But the country faces a number of challenges, such as ensuring that the benefits of market reform reach smaller customers as well as larger customers. Lower distribution tariffs and the ability for new entrants – both foreign and domestic – to compete in the market will ensure this happens. Austria's emission obligations under the Kyoto Protocol remain challenging and the country should implement, as a matter of urgency, the measures included in the Klimastrategie, the government's national climate strategy. Austria should also incorporate Kyoto flexible mechanisms into the climate strategy, particularly the EU emission allowance trading scheme.

International Energy Trade and Co-operation Lowers Costs and Enhances Energy Security
Austria makes good use of international energy trading and co-operation to enhance its energy security and lower the cost of providing energy to its citizens and industry. In the oil sector, Austria is compliant with its IEA oil stock obligation. The recent revisions of the Stockholding and Reporting law will help Austria to reliably and consistently report their stock levels above 90 days of domestic consumption. The steps taken to diversify natural gas supplies from Russia to include supplies from other countries – notably Norway and Germany – will increase natural gas security. Substantial electricity trade also increases security and cuts costs, and is particularly helpful, given the seasonal variations of Austria's hydroelectric production. The increase in transmission interconnection between Austria and Italy will prove helpful in this regard. International energy trade and co-operation are options that should be further explored.

Market Reform in Electricity and Gas Sectors
Austria is to be commended for fully opening its electricity and natural gas markets to competition well in advance of the EU timeline and before most other European countries. The reform process also includes establishing an independent regulator, regulated access to distribution networks and account unbundling in integrated electricity and natural gas utilities. Such market reform can improve the sector's efficiency – thus lowering costs – and enhance energy security.
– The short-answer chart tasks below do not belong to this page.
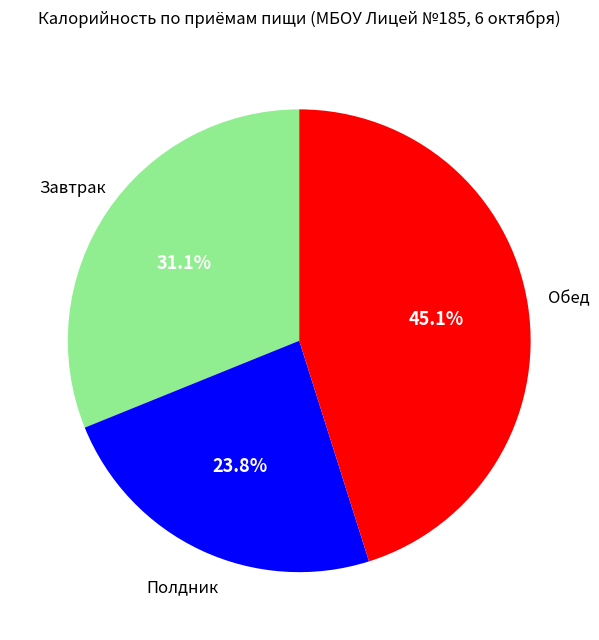

Is there a majority slice in this chart?

No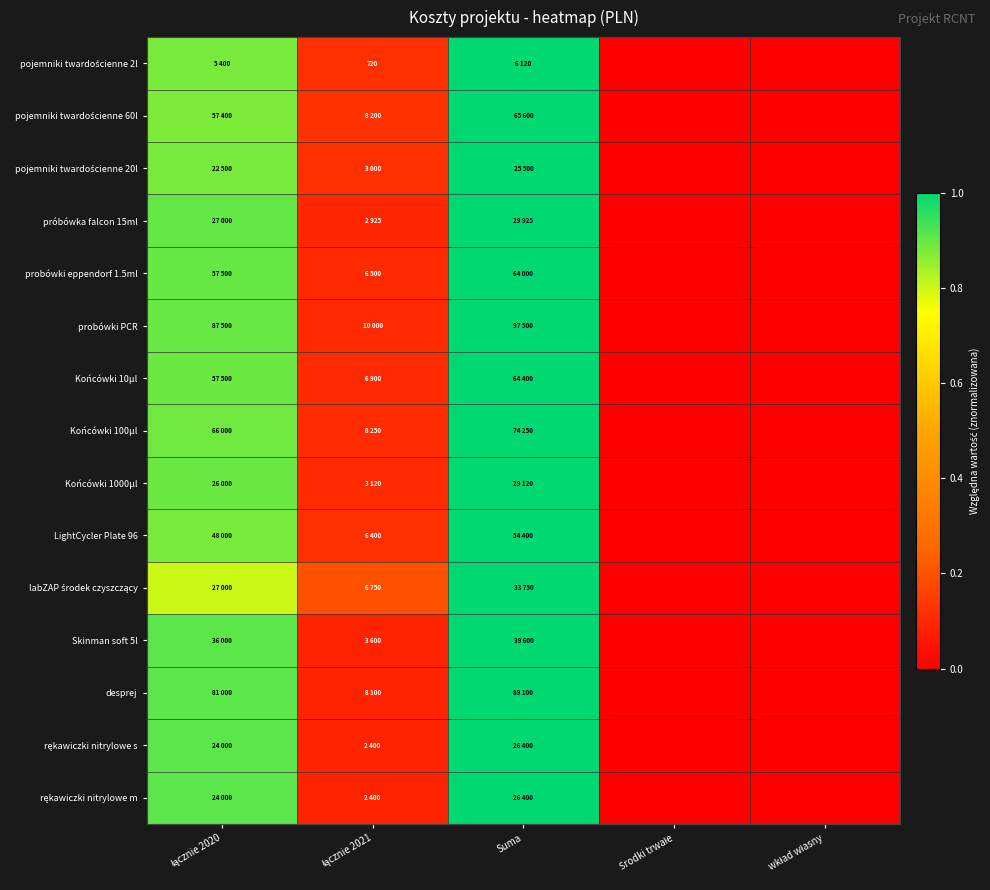

At which label does probówki eppendorf 1.5ml reach its peak?

Suma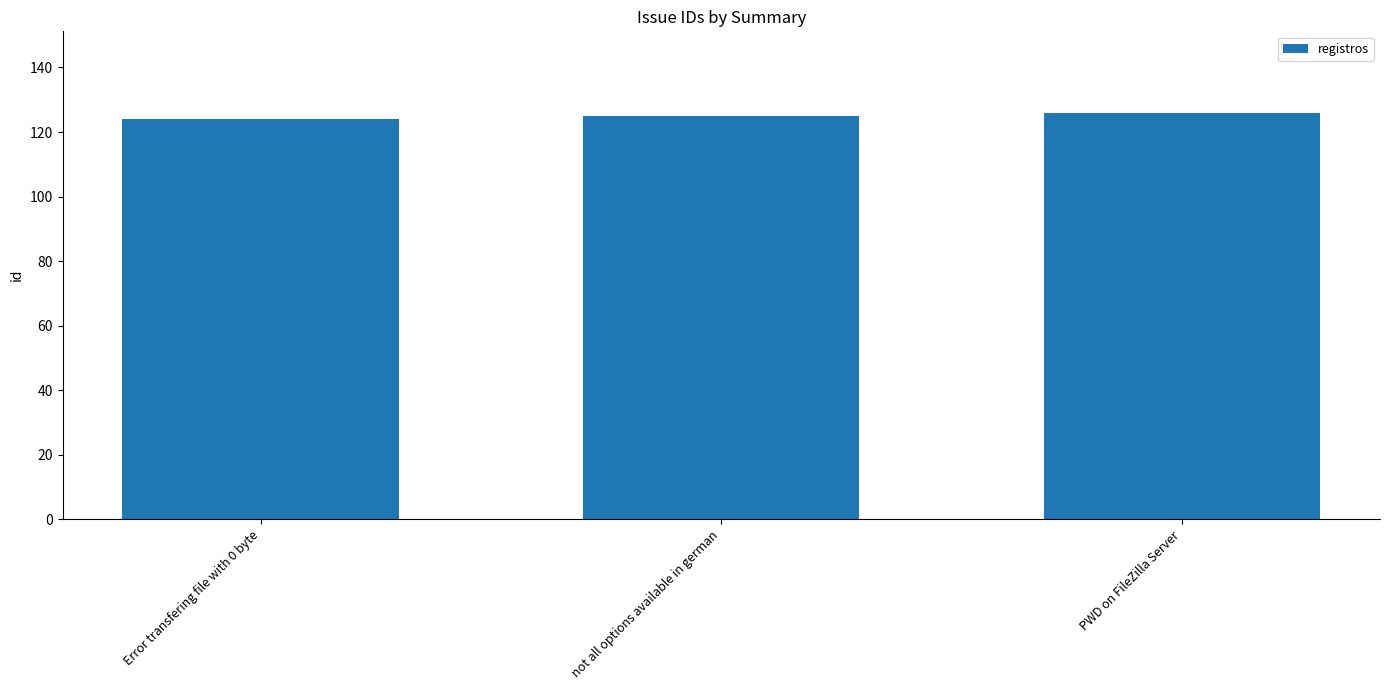

Reading left to right, transcribe all the data shown in this chart.

Error transfering file with 0 byte=124	not all options available in german=125	PWD on FileZilla Server=126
A fully competitive market and its numerous benefits cannot be realised overnight, however. While larger consumers have enjoyed reduced power prices in the electricity sector, smaller customers have seen little or no change in their overall bills. The process requires continued efforts to extend the benefits of reform to all market participants, particularly smaller customers. Distribution tariffs for both electricity and natural gas are substantially higher in Austria than in comparable countries. Such high tariffs can inhibit competition in a number of ways and need to be dealt with. The possibility for further utility unbundling, or more significant separation of regulated and competitive activities within integrated utilities, should not be precluded.

Development of large newly-formed companies in both the natural gas and electricity markets requires close monitoring so that viable competitors do not face barriers when entering the market.

Experience has shown that markets which are dominated by one or two companies have been difficult for new entrants to penetrate, thus limiting competition and its benefits. Oversight of market power issues by the national and EU competition authorities is a positive step. It is essential to ensure that sufficient capacity on the transmission and distribution networks is offered at non-discriminatory terms to all players.

Meeting Climate Change Obligations
Austria faces a serious challenge in achieving its emissions target under the Kyoto Protocol. It must reduce greenhouse gas emissions 13% below 1990 levels by 2008 to 2012. In 2001, CO2 emissions, which make up over 80% of total GHG emissions, were approximately 16% above 1990 levels, rising 6% from 2000 to 2001 alone. While 2001 may have been a slightly anomalous year due to cold weather and low hydroelectric production, these figures clearly show that considerable work remains to be done.

Passage of the Klimastrategie in June 2002 is a commendable step. The strategy includes a wide range of measures in all relevant sectors. The emissions and economic forecasts done in conjunction with the Klimastrategie showed that emission-cutting measures would help to improve macroeconomic performance for Austria. This conclusion is at odds with similar projections made by other countries and may warrant a review of the forecasts, to better understand the effects these measures will have on different sectors of the Austrian economy. The use of international flexible mechanisms should be further explored to determine how they can best be employed in conjunction with domestic measures. The EU emissions allowance trading scheme provides an opportunity to use international means to achieve emissions cuts at the lowest possible costs.

The support scheme for renewable energy has prompted an increase in renewable energy investments, particularly wind power. It is commendable that the responsibility to set the feed-in tariff has been moved from individual Land to the federal government, to secure consistency across the country. Austria should further consider introducing a digression scheme that gradually lowers feed-in tariffs to provide an incentive for producers to improve efficiency.